[Exercise data — start]

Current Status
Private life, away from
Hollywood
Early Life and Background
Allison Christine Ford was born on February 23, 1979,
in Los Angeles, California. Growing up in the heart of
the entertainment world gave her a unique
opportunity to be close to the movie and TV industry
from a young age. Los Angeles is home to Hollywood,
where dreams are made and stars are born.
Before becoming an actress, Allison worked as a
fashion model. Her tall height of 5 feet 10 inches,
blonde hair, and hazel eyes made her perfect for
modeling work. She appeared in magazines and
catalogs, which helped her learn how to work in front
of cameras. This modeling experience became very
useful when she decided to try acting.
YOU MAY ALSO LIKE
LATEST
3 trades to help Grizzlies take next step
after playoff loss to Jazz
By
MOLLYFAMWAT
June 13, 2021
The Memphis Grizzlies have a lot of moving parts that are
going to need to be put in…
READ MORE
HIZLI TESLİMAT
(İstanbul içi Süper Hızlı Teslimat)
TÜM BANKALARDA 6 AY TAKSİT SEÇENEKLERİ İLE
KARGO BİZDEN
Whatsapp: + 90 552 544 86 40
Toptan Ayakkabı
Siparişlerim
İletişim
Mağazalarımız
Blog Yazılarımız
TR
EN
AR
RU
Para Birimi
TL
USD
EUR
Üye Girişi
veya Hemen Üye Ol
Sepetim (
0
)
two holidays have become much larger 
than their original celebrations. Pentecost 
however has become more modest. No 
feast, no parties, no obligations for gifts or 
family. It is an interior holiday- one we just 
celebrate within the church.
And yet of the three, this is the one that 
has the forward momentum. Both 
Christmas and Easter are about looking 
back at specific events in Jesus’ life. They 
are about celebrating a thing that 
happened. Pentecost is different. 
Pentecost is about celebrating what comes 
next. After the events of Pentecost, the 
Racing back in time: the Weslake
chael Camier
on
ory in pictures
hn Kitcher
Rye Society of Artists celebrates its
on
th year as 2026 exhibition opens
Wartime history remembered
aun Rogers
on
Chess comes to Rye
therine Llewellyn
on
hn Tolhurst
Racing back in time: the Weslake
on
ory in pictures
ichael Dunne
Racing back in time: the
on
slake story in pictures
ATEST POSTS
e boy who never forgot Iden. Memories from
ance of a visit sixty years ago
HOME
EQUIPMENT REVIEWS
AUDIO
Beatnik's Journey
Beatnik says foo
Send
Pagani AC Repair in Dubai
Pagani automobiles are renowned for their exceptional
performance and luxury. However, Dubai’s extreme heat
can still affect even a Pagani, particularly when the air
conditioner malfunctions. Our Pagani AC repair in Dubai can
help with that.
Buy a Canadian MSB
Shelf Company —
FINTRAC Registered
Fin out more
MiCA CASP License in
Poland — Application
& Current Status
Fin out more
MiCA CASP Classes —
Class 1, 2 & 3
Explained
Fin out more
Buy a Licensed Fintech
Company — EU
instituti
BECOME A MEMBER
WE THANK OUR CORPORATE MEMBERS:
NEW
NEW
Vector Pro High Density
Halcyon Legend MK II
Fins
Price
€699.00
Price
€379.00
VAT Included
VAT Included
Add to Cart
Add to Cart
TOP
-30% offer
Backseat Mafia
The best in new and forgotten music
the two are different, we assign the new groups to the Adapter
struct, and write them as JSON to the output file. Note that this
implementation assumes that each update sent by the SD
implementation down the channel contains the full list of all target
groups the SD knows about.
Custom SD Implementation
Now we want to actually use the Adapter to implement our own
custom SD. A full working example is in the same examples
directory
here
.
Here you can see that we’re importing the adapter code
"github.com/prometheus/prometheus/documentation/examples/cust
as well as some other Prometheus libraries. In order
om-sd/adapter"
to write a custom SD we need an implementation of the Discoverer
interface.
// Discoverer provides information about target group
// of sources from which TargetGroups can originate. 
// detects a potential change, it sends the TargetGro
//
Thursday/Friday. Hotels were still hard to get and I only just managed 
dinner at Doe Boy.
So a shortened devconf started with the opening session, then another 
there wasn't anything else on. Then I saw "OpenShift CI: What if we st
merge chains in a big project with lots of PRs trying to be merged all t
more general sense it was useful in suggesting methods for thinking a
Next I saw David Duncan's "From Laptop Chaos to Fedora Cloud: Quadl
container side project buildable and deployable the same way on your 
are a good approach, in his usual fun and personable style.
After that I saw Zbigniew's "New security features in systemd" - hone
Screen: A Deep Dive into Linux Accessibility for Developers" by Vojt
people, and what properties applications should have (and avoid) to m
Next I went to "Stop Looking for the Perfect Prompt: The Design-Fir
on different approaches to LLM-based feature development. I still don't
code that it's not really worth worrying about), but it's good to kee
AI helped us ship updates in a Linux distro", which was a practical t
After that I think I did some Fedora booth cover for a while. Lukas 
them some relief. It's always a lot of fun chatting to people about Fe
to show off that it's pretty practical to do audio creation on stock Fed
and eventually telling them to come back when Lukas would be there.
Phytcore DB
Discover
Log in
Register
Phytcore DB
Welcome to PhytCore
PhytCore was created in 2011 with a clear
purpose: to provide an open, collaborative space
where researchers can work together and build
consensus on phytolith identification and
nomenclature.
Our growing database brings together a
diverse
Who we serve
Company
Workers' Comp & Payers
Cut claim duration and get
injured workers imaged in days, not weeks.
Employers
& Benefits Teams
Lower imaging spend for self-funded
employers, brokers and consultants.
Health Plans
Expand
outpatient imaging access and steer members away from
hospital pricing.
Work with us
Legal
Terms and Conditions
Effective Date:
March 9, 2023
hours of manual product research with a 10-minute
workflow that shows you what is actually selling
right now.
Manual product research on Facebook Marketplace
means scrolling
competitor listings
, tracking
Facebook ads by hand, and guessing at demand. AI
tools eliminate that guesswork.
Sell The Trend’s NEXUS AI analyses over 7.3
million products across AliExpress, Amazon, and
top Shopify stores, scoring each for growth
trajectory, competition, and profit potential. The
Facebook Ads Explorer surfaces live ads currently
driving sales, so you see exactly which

[Exercise data — finish]

Work item => Render everything above, from the first line of the rows through the line containing "(İstanbul içi Süper Hızlı Teslimat)", as a Markdown table. Use a Line column for each line's number and a Text column for its wording, and skip any blank lines.

Exercise output =>
| Line | Text |
|---|---|
| 1 | Current Status |
| 2 | Private life, away from |
| 3 | Hollywood |
| 4 | Early Life and Background |
| 5 | Allison Christine Ford was born on February 23, 1979, |
| 6 | in Los Angeles, California. Growing up in the heart of |
| 7 | the entertainment world gave her a unique |
| 8 | opportunity to be close to the movie and TV industry |
| 9 | from a young age. Los Angeles is home to Hollywood, |
| 10 | where dreams are made and stars are born. |
| 11 | Before becoming an actress, Allison worked as a |
| 12 | fashion model. Her tall height of 5 feet 10 inches, |
| 13 | blonde hair, and hazel eyes made her perfect for |
| 14 | modeling work. She appeared in magazines and |
| 15 | catalogs, which helped her learn how to work in front |
| 16 | of cameras. This modeling experience became very |
| 17 | useful when she decided to try acting. |
| 18 | YOU MAY ALSO LIKE |
| 19 | LATEST |
| 20 | 3 trades to help Grizzlies take next step |
| 21 | after playoff loss to Jazz |
| 22 | By |
| 23 | MOLLYFAMWAT |
| 24 | June 13, 2021 |
| 25 | The Memphis Grizzlies have a lot of moving parts that are |
| 26 | going to need to be put in… |
| 27 | READ MORE |
| 28 | HIZLI TESLİMAT |
| 29 | (İstanbul içi Süper Hızlı Teslimat) |